▸ **Exercise directions**
In full and without edits, write out the data that follows.

▸ **Supplied data**
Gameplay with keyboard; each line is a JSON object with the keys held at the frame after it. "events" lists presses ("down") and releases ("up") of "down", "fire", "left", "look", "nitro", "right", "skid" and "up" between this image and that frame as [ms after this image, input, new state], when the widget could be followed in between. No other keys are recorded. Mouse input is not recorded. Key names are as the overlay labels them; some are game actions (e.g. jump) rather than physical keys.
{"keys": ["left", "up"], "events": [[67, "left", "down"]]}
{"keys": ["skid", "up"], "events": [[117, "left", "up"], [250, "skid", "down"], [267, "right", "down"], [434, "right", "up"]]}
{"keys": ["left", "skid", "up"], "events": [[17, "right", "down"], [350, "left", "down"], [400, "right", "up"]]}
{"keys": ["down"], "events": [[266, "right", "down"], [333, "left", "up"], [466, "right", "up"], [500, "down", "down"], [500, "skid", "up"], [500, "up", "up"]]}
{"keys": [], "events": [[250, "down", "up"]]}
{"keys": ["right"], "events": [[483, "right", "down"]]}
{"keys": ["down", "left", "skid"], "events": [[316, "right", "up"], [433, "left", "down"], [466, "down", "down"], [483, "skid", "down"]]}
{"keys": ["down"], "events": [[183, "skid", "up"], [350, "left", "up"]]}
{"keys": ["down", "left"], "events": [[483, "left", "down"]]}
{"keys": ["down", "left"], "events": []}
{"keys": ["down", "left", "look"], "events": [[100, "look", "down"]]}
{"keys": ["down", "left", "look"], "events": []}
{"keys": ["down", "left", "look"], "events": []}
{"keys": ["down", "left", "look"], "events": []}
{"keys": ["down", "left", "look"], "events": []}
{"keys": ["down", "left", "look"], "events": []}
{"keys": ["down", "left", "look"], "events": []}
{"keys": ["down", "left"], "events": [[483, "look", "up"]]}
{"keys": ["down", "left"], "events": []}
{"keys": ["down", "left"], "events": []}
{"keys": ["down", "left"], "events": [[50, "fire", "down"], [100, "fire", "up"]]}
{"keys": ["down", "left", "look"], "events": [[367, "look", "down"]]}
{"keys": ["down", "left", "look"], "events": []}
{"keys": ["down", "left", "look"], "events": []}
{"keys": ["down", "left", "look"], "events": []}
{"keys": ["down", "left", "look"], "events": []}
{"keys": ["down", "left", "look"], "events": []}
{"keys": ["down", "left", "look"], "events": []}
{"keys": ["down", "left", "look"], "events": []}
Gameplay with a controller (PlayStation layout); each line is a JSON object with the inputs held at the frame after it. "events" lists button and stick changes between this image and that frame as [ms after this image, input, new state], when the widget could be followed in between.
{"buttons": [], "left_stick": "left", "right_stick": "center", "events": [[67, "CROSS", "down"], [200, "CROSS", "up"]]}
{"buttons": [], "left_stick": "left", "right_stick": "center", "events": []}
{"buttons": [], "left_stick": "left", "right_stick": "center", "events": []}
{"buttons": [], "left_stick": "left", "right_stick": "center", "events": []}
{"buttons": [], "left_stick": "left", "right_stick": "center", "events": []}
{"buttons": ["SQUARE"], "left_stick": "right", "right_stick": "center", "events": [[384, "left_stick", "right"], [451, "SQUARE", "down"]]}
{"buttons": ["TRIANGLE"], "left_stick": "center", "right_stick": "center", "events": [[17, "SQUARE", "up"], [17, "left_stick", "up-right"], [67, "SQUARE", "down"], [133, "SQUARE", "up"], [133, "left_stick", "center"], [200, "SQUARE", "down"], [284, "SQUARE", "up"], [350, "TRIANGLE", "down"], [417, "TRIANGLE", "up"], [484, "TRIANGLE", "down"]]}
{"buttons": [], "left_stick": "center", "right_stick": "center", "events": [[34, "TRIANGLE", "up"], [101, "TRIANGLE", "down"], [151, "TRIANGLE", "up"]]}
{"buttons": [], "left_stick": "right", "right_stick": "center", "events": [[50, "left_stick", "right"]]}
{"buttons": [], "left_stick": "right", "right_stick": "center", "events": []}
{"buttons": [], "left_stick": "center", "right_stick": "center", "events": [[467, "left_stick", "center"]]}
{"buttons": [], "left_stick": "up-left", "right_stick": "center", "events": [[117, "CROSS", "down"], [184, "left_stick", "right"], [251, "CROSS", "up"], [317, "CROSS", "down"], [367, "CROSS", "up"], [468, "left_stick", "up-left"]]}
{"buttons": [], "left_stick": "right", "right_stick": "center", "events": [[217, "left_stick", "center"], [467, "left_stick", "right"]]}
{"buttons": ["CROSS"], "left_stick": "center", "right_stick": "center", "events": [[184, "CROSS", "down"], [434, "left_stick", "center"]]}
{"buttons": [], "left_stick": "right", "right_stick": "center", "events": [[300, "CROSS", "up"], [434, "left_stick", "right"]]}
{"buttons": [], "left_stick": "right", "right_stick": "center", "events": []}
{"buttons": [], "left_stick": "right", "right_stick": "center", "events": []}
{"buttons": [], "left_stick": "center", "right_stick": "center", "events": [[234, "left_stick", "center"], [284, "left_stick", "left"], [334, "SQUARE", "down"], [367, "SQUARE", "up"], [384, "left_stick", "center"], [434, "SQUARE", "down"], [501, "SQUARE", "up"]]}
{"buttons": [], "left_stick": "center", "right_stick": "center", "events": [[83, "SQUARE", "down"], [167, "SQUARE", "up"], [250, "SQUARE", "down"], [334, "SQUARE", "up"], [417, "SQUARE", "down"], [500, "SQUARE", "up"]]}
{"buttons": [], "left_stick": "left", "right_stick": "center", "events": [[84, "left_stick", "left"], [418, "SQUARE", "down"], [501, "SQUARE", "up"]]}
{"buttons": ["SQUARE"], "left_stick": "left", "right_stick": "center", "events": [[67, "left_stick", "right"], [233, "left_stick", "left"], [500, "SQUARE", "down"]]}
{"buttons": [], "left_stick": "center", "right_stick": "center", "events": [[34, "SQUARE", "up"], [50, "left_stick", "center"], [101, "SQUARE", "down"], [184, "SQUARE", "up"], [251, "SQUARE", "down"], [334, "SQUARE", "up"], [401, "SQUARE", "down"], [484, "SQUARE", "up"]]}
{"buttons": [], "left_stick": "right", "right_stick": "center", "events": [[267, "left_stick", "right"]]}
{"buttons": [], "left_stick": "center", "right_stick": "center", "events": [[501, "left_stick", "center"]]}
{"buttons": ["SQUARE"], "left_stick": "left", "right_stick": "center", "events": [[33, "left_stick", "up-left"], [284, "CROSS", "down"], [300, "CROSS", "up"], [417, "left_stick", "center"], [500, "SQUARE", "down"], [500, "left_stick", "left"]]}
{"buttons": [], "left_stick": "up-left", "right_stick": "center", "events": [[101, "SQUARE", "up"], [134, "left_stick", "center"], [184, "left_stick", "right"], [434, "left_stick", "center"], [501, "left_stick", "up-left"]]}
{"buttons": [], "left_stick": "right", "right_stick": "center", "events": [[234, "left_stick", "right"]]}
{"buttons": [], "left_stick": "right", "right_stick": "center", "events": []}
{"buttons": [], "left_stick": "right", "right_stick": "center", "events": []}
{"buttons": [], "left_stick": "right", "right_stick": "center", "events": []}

▸ **Result for this task**
Gameplay with keyboard; each line is a JSON object with the keys held at the frame after it. "events" lists presses ("down") and releases ("up") of "down", "fire", "left", "look", "nitro", "right", "skid" and "up" between this image and that frame as [ms after this image, input, new state], when the widget could be followed in between. No other keys are recorded. Mouse input is not recorded. Key names are as the overlay labels them; some are game actions (e.g. jump) rather than physical keys.
{"keys": ["left", "up"], "events": [[67, "left", "down"]]}
{"keys": ["skid", "up"], "events": [[117, "left", "up"], [250, "skid", "down"], [267, "right", "down"], [434, "right", "up"]]}
{"keys": ["left", "skid", "up"], "events": [[17, "right", "down"], [350, "left", "down"], [400, "right", "up"]]}
{"keys": ["down"], "events": [[266, "right", "down"], [333, "left", "up"], [466, "right", "up"], [500, "down", "down"], [500, "skid", "up"], [500, "up", "up"]]}
{"keys": [], "events": [[250, "down", "up"]]}
{"keys": ["right"], "events": [[483, "right", "down"]]}
{"keys": ["down", "left", "skid"], "events": [[316, "right", "up"], [433, "left", "down"], [466, "down", "down"], [483, "skid", "down"]]}
{"keys": ["down"], "events": [[183, "skid", "up"], [350, "left", "up"]]}
{"keys": ["down", "left"], "events": [[483, "left", "down"]]}
{"keys": ["down", "left"], "events": []}
{"keys": ["down", "left", "look"], "events": [[100, "look", "down"]]}
{"keys": ["down", "left", "look"], "events": []}
{"keys": ["down", "left", "look"], "events": []}
{"keys": ["down", "left", "look"], "events": []}
{"keys": ["down", "left", "look"], "events": []}
{"keys": ["down", "left", "look"], "events": []}
{"keys": ["down", "left", "look"], "events": []}
{"keys": ["down", "left"], "events": [[483, "look", "up"]]}
{"keys": ["down", "left"], "events": []}
{"keys": ["down", "left"], "events": []}
{"keys": ["down", "left"], "events": [[50, "fire", "down"], [100, "fire", "up"]]}
{"keys": ["down", "left", "look"], "events": [[367, "look", "down"]]}
{"keys": ["down", "left", "look"], "events": []}
{"keys": ["down", "left", "look"], "events": []}
{"keys": ["down", "left", "look"], "events": []}
{"keys": ["down", "left", "look"], "events": []}
{"keys": ["down", "left", "look"], "events": []}
{"keys": ["down", "left", "look"], "events": []}
{"keys": ["down", "left", "look"], "events": []}
Gameplay with a controller (PlayStation layout); each line is a JSON object with the inputs held at the frame after it. "events" lists button and stick changes between this image and that frame as [ms after this image, input, new state], when the widget could be followed in between.
{"buttons": [], "left_stick": "left", "right_stick": "center", "events": [[67, "CROSS", "down"], [200, "CROSS", "up"]]}
{"buttons": [], "left_stick": "left", "right_stick": "center", "events": []}
{"buttons": [], "left_stick": "left", "right_stick": "center", "events": []}
{"buttons": [], "left_stick": "left", "right_stick": "center", "events": []}
{"buttons": [], "left_stick": "left", "right_stick": "center", "events": []}
{"buttons": ["SQUARE"], "left_stick": "right", "right_stick": "center", "events": [[384, "left_stick", "right"], [451, "SQUARE", "down"]]}
{"buttons": ["TRIANGLE"], "left_stick": "center", "right_stick": "center", "events": [[17, "SQUARE", "up"], [17, "left_stick", "up-right"], [67, "SQUARE", "down"], [133, "SQUARE", "up"], [133, "left_stick", "center"], [200, "SQUARE", "down"], [284, "SQUARE", "up"], [350, "TRIANGLE", "down"], [417, "TRIANGLE", "up"], [484, "TRIANGLE", "down"]]}
{"buttons": [], "left_stick": "center", "right_stick": "center", "events": [[34, "TRIANGLE", "up"], [101, "TRIANGLE", "down"], [151, "TRIANGLE", "up"]]}
{"buttons": [], "left_stick": "right", "right_stick": "center", "events": [[50, "left_stick", "right"]]}
{"buttons": [], "left_stick": "right", "right_stick": "center", "events": []}
{"buttons": [], "left_stick": "center", "right_stick": "center", "events": [[467, "left_stick", "center"]]}
{"buttons": [], "left_stick": "up-left", "right_stick": "center", "events": [[117, "CROSS", "down"], [184, "left_stick", "right"], [251, "CROSS", "up"], [317, "CROSS", "down"], [367, "CROSS", "up"], [468, "left_stick", "up-left"]]}
{"buttons": [], "left_stick": "right", "right_stick": "center", "events": [[217, "left_stick", "center"], [467, "left_stick", "right"]]}
{"buttons": ["CROSS"], "left_stick": "center", "right_stick": "center", "events": [[184, "CROSS", "down"], [434, "left_stick", "center"]]}
{"buttons": [], "left_stick": "right", "right_stick": "center", "events": [[300, "CROSS", "up"], [434, "left_stick", "right"]]}
{"buttons": [], "left_stick": "right", "right_stick": "center", "events": []}
{"buttons": [], "left_stick": "right", "right_stick": "center", "events": []}
{"buttons": [], "left_stick": "center", "right_stick": "center", "events": [[234, "left_stick", "center"], [284, "left_stick", "left"], [334, "SQUARE", "down"], [367, "SQUARE", "up"], [384, "left_stick", "center"], [434, "SQUARE", "down"], [501, "SQUARE", "up"]]}
{"buttons": [], "left_stick": "center", "right_stick": "center", "events": [[83, "SQUARE", "down"], [167, "SQUARE", "up"], [250, "SQUARE", "down"], [334, "SQUARE", "up"], [417, "SQUARE", "down"], [500, "SQUARE", "up"]]}
{"buttons": [], "left_stick": "left", "right_stick": "center", "events": [[84, "left_stick", "left"], [418, "SQUARE", "down"], [501, "SQUARE", "up"]]}
{"buttons": ["SQUARE"], "left_stick": "left", "right_stick": "center", "events": [[67, "left_stick", "right"], [233, "left_stick", "left"], [500, "SQUARE", "down"]]}
{"buttons": [], "left_stick": "center", "right_stick": "center", "events": [[34, "SQUARE", "up"], [50, "left_stick", "center"], [101, "SQUARE", "down"], [184, "SQUARE", "up"], [251, "SQUARE", "down"], [334, "SQUARE", "up"], [401, "SQUARE", "down"], [484, "SQUARE", "up"]]}
{"buttons": [], "left_stick": "right", "right_stick": "center", "events": [[267, "left_stick", "right"]]}
{"buttons": [], "left_stick": "center", "right_stick": "center", "events": [[501, "left_stick", "center"]]}
{"buttons": ["SQUARE"], "left_stick": "left", "right_stick": "center", "events": [[33, "left_stick", "up-left"], [284, "CROSS", "down"], [300, "CROSS", "up"], [417, "left_stick", "center"], [500, "SQUARE", "down"], [500, "left_stick", "left"]]}
{"buttons": [], "left_stick": "up-left", "right_stick": "center", "events": [[101, "SQUARE", "up"], [134, "left_stick", "center"], [184, "left_stick", "right"], [434, "left_stick", "center"], [501, "left_stick", "up-left"]]}
{"buttons": [], "left_stick": "right", "right_stick": "center", "events": [[234, "left_stick", "right"]]}
{"buttons": [], "left_stick": "right", "right_stick": "center", "events": []}
{"buttons": [], "left_stick": "right", "right_stick": "center", "events": []}
{"buttons": [], "left_stick": "right", "right_stick": "center", "events": []}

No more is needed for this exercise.